Nominations committees might consider these questions:
- How can boards ensure there is sufficient cognitive and ideological diversity applied to how value-creating decisions are collectively influenced?
- How can boards assess if NEDs’ use of board capital is being enabled or hindered by power asymmetries?
- What and how are NEDs’ propensities taken into account in director selection and development to allow both consensus and contention to thrive in equal measure, and the implicit signals it sends the wider organisation it governs about the culture it expects?
- How systematically is the propensity to influence and the propensity to be influenced assessed during the appointing process?
- To what extent does your board effectiveness review surface and address the undercurrents that impede independent-mindedness?
Soft governance offers great promise in helping boards face the silent risks it carries and actively reshape the dynamics hindering their effectiveness.
Meena Thuraisingham GAICD is founder/principal at BoardQ advisory. Former executive roles include ANZ and Esso Australia. She recently completed her PhD at RMIT on the antecedents and moderators of board decision dynamic. She is a member of the International Women’s Forum.

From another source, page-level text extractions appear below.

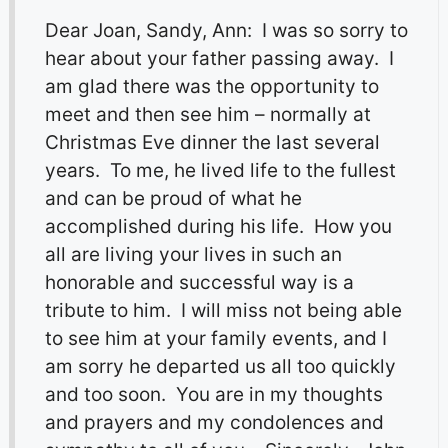
Dear Joan, Sandy, Ann: I was so sorry to
hear about your father passing away. I
am glad there was the opportunity to
meet and then see him – normally at
Christmas Eve dinner the last several
years. To me, he lived life to the fullest
and can be proud of what he
accomplished during his life. How you
all are living your lives in such an
honorable and successful way is a
tribute to him. I will miss not being able
to see him at your family events, and I
am sorry he departed us all too quickly
and too soon. You are in my thoughts
and prayers and my condolences and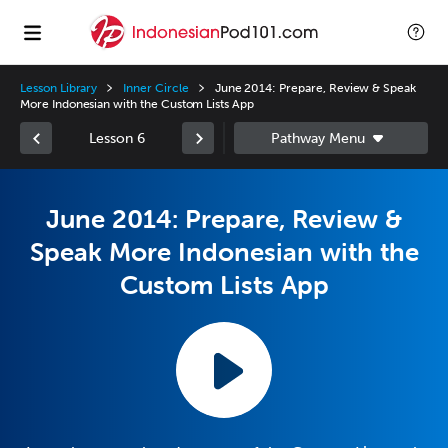
Lesson Library
Inner Circle
June 2014: Prepare, Review & Speak
More Indonesian with the Custom Lists App
Lesson 6
June 2014: Prepare, Review &
Speak More Indonesian with the
Custom Lists App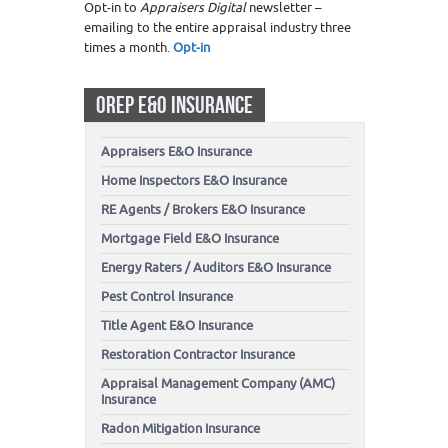
Opt-in to
Appraisers Digital
newsletter –
emailing to the entire appraisal industry three
times a month.
Opt-in
OREP E&O INSURANCE
Appraisers E&O Insurance
Home Inspectors E&O Insurance
RE Agents / Brokers E&O Insurance
Mortgage Field E&O Insurance
Energy Raters / Auditors E&O Insurance
Pest Control Insurance
Title Agent E&O Insurance
Restoration Contractor Insurance
Appraisal Management Company (AMC)
Insurance
Radon Mitigation Insurance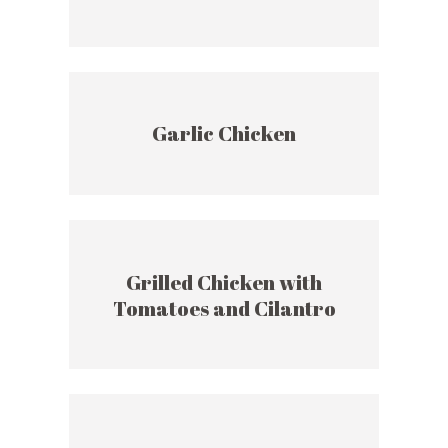
Garlic Chicken
Grilled Chicken with
Tomatoes and Cilantro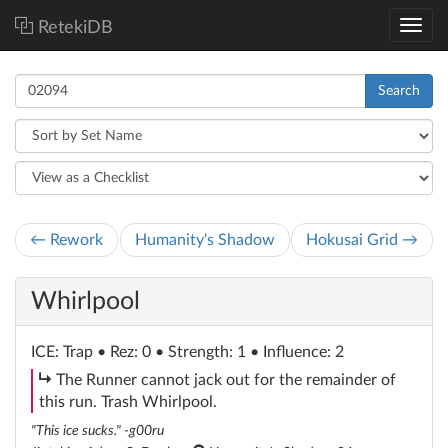
RetekiDB
Search
← Rework
Humanity's Shadow
Hokusai Grid →
Whirlpool
ICE
: Trap
• Rez: 0 • Strength: 1 • Influence: 2
subroutine
The Runner cannot jack out for the remainder of
this run. Trash Whirlpool.
"This ice sucks." -g00ru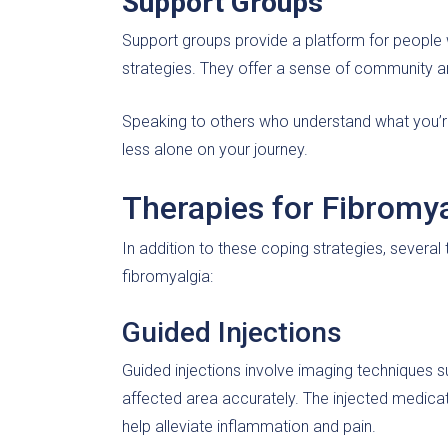
Support Groups
Support groups provide a platform for people 
strategies. They offer a sense of community an
Speaking to others who understand what you’r
less alone on your journey.
Therapies for Fibrom
In addition to these coping strategies, sever
fibromyalgia:
Guided Injections
Guided injections involve imaging techniques s
affected area accurately. The injected medicati
help alleviate inflammation and pain.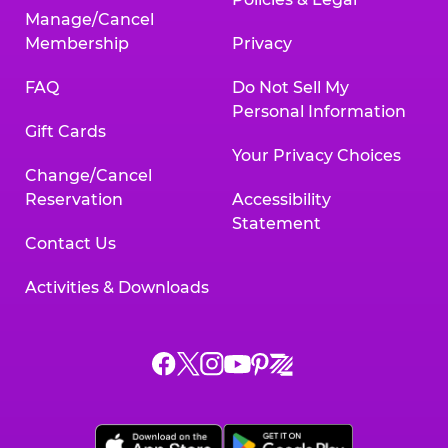
Manage/Cancel
Membership
Privacy
FAQ
Do Not Sell My
Personal Information
Gift Cards
Your Privacy Choices
Change/Cancel
Reservation
Accessibility
Statement
Contact Us
Activities & Downloads
Chuck
Chuck
Chuck
Chuck
Chuck
Chuck
E.
E.
E.
E.
E.
E.
Cheese
Cheese
Cheese
Cheese
Cheese
Cheese
on
on
on
on
on
on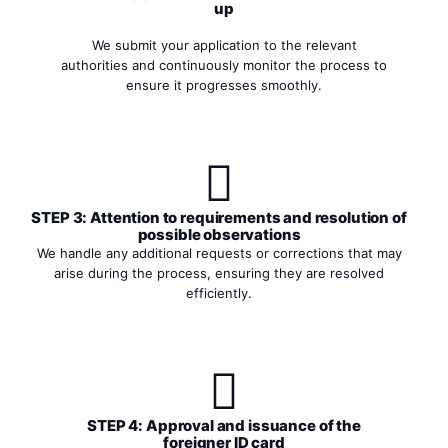
up
We submit your application to the relevant
authorities and continuously monitor the process to
ensure it progresses smoothly.
STEP 3: Attention to requirements and resolution of
possible observations
We handle any additional requests or corrections that may
arise during the process, ensuring they are resolved
efficiently.
STEP 4: Approval and issuance of the
foreigner ID card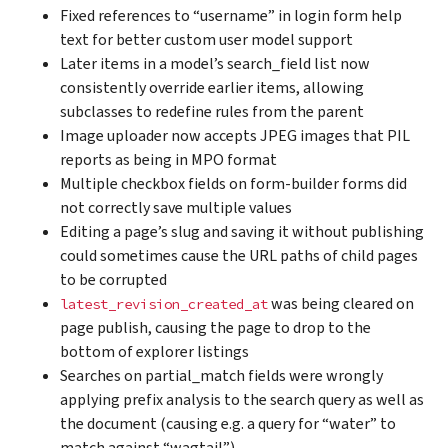
Fixed references to “username” in login form help
text for better custom user model support
Later items in a model’s search_field list now
consistently override earlier items, allowing
subclasses to redefine rules from the parent
Image uploader now accepts JPEG images that PIL
reports as being in MPO format
Multiple checkbox fields on form-builder forms did
not correctly save multiple values
Editing a page’s slug and saving it without publishing
could sometimes cause the URL paths of child pages
to be corrupted
was being cleared on
latest_revision_created_at
page publish, causing the page to drop to the
bottom of explorer listings
Searches on partial_match fields were wrongly
applying prefix analysis to the search query as well as
the document (causing e.g. a query for “water” to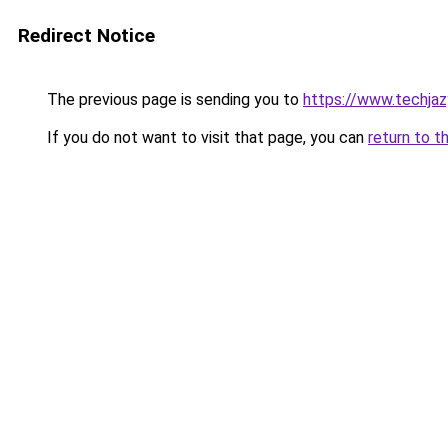
Redirect Notice
The previous page is sending you to
https://www.techja
If you do not want to visit that page, you can
return to t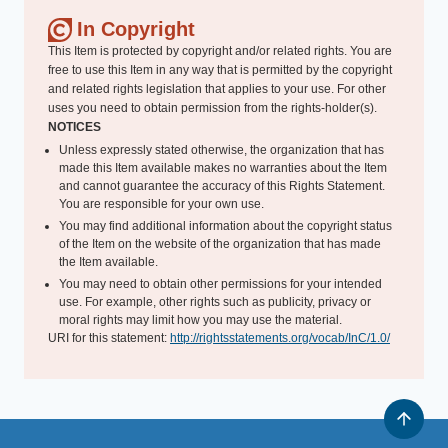
In Copyright
This Item is protected by copyright and/or related rights. You are
free to use this Item in any way that is permitted by the copyright
and related rights legislation that applies to your use. For other
uses you need to obtain permission from the rights-holder(s).
NOTICES
Unless expressly stated otherwise, the organization that has
made this Item available makes no warranties about the Item
and cannot guarantee the accuracy of this Rights Statement.
You are responsible for your own use.
You may find additional information about the copyright status
of the Item on the website of the organization that has made
the Item available.
You may need to obtain other permissions for your intended
use. For example, other rights such as publicity, privacy or
moral rights may limit how you may use the material.
URI for this statement:
http://rightsstatements.org/vocab/InC/1.0/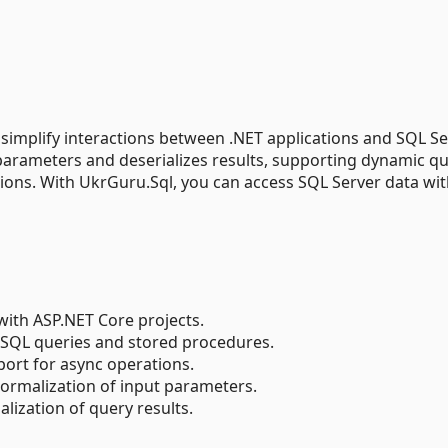
 simplify interactions between .NET applications and SQL S
parameters and deserializes results, supporting dynamic qu
ons. With UkrGuru.Sql, you can access SQL Server data wi
 with ASP.NET Core projects.
 SQL queries and stored procedures.
pport for async operations.
normalization of input parameters.
ialization of query results.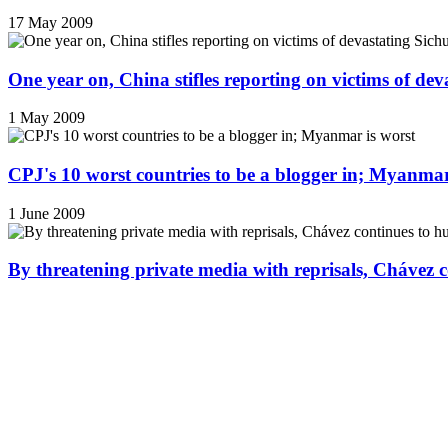
17 May 2009
One year on, China stifles reporting on victims of de
1 May 2009
CPJ's 10 worst countries to be a blogger in; Myanmar
1 June 2009
By threatening private media with reprisals, Chávez 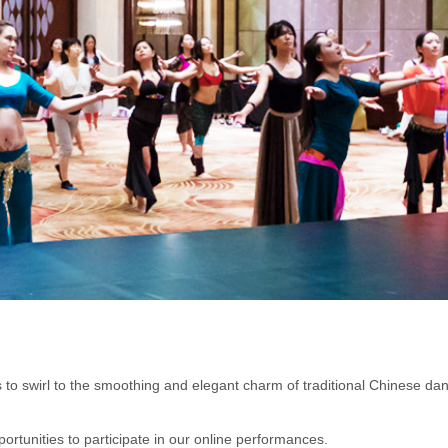
o swirl to the smoothing and elegant charm of traditional Chinese danc
rtunities to participate in our online performances.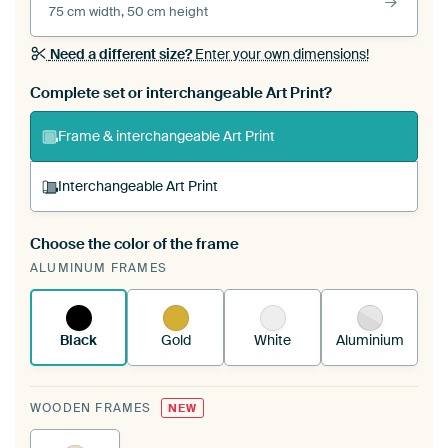
75 cm width, 50 cm height
Need a different size?
Enter your own dimensions!
Complete set or interchangeable Art Print?
Frame & interchangeable Art Print
Interchangeable Art Print
Choose the color of the frame
A changeable Art Print is stretched into your
ALUMINUM FRAMES
existing ArtFrame™
See how it works.
Black
Gold
White
Aluminium
WOODEN FRAMES
NEW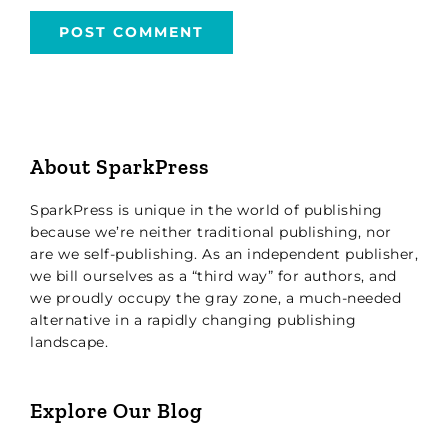
About SparkPress
SparkPress is unique in the world of publishing
because we’re neither traditional publishing, nor
are we self-publishing. As an independent publisher,
we bill ourselves as a “third way” for authors, and
we proudly occupy the gray zone, a much-needed
alternative in a rapidly changing publishing
landscape.
Explore Our Blog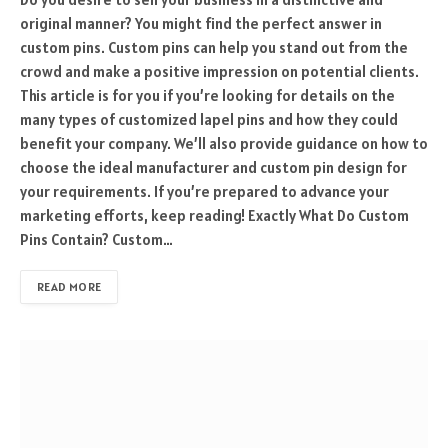
original manner? You might find the perfect answer in
custom pins. Custom pins can help you stand out from the
crowd and make a positive impression on potential clients.
This article is for you if you’re looking for details on the
many types of customized lapel pins and how they could
benefit your company. We’ll also provide guidance on how to
choose the ideal manufacturer and custom pin design for
your requirements. If you’re prepared to advance your
marketing efforts, keep reading! Exactly What Do Custom
Pins Contain? Custom…
READ MORE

*This research was based on 15 ASX-listed companies spread across sectors at the top end of the listing. The study used post-event NED recollections in the 12 months preceding the finalisation of a transformative decision. In all cases, this related to entry into a new market by acquisition, a high-stakes decision for the company and NEDs. The focus on large value-creating decisions amplified the test board effectiveness was put through. Using NEDs as “expert witnesses”, (applying a range of methodologies including sense-making theory, narrative analysis and semi-structured behavioural interviewing) the research focused on NEDs’ influence attempts when shaping strategy, the thinking behind those attempts and their responses to the influence attempts of their peers.